Aim of the task. Please quote the records below word for word, starting at the line that contains "close, high" and ending with the last line of the records.

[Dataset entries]
- - -

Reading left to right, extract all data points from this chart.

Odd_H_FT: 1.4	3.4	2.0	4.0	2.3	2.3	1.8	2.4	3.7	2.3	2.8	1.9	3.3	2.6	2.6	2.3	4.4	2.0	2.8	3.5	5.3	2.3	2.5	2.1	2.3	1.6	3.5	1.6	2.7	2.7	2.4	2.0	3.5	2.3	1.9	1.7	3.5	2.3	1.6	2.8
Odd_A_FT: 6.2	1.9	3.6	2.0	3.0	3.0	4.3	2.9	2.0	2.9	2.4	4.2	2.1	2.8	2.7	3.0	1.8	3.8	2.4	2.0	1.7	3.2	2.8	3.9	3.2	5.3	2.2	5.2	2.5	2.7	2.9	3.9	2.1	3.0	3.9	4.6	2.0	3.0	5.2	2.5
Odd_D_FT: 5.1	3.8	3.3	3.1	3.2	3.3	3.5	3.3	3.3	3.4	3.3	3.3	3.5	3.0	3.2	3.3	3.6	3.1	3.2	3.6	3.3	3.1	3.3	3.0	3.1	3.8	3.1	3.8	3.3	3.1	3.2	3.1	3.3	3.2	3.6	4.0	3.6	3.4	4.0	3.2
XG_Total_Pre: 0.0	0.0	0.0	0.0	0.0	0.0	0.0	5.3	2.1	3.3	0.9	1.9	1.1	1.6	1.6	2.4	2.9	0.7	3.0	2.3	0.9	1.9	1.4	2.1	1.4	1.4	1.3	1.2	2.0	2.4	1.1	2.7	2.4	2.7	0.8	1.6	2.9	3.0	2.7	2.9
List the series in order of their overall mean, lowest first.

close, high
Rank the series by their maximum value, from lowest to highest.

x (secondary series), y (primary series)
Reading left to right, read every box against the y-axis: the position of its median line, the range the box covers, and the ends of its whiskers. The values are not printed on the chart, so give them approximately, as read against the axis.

- - -

Your solution.
close, high
Rank the series by their maximum value, from lowest to highest.

x (secondary series), y (primary series)
Reading left to right, read every box against the y-axis: the position of its median line, the range the box covers, and the ends of its whiskers. The values are not printed on the chart, so give them approximately, as read against the axis.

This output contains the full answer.